Saturday, March 5, 2011

A writing week (kind of) wasted

This was a lost week for me as far as writing is concerned I didn't write a single word of fiction nor did I revise any of my current works, meaning I pretty much failed in every possible capacity from a writing standpoint (although I did learn the first line of "We Didn't Start the Fire!").

I also pledged to read a book and do a review. Guess what: I'm not even to the second chapter yet. Work, work, and a side, freelance video editing project stole all my time this week.

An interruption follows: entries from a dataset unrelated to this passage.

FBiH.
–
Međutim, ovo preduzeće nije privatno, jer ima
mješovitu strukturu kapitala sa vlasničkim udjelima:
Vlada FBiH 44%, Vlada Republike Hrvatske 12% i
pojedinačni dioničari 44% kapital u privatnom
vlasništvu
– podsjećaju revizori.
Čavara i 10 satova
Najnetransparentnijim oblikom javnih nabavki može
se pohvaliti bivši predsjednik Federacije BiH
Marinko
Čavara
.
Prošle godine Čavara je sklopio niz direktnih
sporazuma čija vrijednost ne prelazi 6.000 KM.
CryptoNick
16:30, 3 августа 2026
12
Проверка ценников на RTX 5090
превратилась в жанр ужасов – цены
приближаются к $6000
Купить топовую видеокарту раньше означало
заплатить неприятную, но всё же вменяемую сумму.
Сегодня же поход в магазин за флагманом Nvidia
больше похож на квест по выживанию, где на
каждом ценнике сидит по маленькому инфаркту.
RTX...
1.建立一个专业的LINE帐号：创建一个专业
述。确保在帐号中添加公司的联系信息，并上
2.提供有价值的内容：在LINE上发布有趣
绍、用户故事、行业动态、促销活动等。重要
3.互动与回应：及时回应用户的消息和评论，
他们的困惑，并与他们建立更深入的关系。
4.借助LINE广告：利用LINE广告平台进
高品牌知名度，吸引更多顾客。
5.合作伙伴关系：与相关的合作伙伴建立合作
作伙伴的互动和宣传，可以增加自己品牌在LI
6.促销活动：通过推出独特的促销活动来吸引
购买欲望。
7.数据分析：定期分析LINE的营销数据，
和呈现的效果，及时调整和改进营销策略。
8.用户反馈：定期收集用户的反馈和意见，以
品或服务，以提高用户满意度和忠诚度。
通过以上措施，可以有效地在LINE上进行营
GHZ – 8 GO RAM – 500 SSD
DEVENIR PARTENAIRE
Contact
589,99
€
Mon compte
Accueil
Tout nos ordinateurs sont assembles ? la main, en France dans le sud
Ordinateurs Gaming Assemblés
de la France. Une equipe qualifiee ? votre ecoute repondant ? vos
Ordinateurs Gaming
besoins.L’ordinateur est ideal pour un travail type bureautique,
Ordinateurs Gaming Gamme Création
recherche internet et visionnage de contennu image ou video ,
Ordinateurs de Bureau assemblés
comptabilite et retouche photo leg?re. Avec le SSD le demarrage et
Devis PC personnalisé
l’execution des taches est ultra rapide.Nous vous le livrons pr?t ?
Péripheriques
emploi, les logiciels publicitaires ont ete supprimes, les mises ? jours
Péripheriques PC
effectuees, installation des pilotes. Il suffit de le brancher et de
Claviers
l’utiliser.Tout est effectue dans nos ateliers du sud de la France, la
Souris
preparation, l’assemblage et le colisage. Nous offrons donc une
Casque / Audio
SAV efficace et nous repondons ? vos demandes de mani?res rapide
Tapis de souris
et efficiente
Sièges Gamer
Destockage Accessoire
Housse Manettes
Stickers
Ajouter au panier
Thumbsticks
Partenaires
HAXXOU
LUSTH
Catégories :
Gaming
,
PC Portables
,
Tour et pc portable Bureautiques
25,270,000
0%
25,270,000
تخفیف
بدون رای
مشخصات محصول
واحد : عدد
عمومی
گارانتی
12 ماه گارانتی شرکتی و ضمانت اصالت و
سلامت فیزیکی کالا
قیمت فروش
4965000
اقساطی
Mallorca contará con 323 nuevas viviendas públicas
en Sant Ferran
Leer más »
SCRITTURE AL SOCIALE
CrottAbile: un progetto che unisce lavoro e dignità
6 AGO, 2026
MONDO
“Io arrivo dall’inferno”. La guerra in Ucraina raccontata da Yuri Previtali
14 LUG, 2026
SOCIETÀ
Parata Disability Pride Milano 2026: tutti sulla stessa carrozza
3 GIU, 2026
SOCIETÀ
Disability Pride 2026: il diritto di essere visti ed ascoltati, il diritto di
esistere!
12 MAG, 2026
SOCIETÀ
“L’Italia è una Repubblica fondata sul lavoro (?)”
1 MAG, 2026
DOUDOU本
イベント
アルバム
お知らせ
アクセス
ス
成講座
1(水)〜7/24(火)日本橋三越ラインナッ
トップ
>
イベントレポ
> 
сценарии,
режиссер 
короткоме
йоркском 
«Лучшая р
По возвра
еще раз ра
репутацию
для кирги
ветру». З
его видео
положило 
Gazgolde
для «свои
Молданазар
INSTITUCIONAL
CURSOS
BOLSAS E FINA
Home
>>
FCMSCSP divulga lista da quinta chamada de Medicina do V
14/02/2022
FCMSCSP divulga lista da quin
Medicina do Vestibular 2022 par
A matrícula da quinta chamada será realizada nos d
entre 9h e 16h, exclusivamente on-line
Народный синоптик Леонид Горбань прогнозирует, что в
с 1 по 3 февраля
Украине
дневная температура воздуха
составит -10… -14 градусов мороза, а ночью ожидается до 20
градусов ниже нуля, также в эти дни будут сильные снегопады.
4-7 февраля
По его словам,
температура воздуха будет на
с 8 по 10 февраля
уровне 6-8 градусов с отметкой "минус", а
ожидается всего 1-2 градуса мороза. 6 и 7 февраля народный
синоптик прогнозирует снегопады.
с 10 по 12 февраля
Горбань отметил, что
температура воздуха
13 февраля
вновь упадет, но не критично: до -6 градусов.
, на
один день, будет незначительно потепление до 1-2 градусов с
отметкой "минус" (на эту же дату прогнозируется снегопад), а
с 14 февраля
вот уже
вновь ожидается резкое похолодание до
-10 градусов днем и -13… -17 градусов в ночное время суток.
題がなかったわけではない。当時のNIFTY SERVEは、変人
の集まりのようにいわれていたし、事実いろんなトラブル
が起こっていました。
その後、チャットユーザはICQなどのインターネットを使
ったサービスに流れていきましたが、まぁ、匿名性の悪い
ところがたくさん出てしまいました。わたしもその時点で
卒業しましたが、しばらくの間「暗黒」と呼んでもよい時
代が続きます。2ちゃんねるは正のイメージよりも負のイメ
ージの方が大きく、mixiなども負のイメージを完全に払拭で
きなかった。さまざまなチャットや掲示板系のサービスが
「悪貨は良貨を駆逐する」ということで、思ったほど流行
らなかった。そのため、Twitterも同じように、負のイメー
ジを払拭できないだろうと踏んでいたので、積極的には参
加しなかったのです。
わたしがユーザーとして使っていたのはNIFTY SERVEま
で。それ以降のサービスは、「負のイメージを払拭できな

The irony? Work and the video project pay actual money.

Writing does not.

In the last two weeks, I've had two story acceptances and two story rejections. The acceptances are "for the love" publications; the rejections were from places that pay a little bit of money.

But that's okay.

Writing isn't about the money. I would love to get paid, but do you know why I'd love to get paid to write? It's not because I'm a greedy guy who wants to score big and never worry about money for the rest of my life (although I'll take that!); it's because getting paid to write means I could do it full-time and devote entire days to writing instead of just a few hours here and there. The most frustrating thing about this week was staying up until 3:30 in the morning working on a video project knowing that I COULD be sending out query letters or polishing a story or revising a book or creating something entirely new. On the other hand, I did enjoy the editing was another way of using my creativity.

It takes years to build a body of work and find an audience. I am at the very beginning of this whole writing thing; it's something I often forget.

We read stories about a super-successful author like Amanda Hocking and the media makes her into this "media sensation" who found overnight success. But Ms. Hocking is no overnight success; she's been working and writing and trying to find her niche just like everybody else. She simply became frustrated with "big house publishing" and tried something different. She's sold a ton of ebooks and is now the example people point to and say, "Take that Big House Publishing! We're gonna clone a million Amanda Hockings and take you down!"


Not only is that NOT what Ms. Hocking set out to do, she doesn't even think her success will be repeated on a wide scale. For every author like her, there are thousands of others eking out dozens of sales a week. Books are being seen as products and not books; being sold at the same, low price points that made music labels cringe when iTunes came to town (Ms. Hocking has terrific blog post about her success can also find her on the Twitter...and she tweets A LOT).

Her success, however, does make people wonder. I know I have at least one book that is not going to be a very marketable piece for a big publisher. I've toyed with the idea of turning that book into an ebook (after a healthy spit-shine, of course) and trying it out just to test the waters. But I have no real following, very little knowledge of how to market, no outlet for getting pub, and abso-freaking-lutely no idea where to start.

Okay...I lied about the last part. It all starts with the writing part. The stuff after that hurts my brain.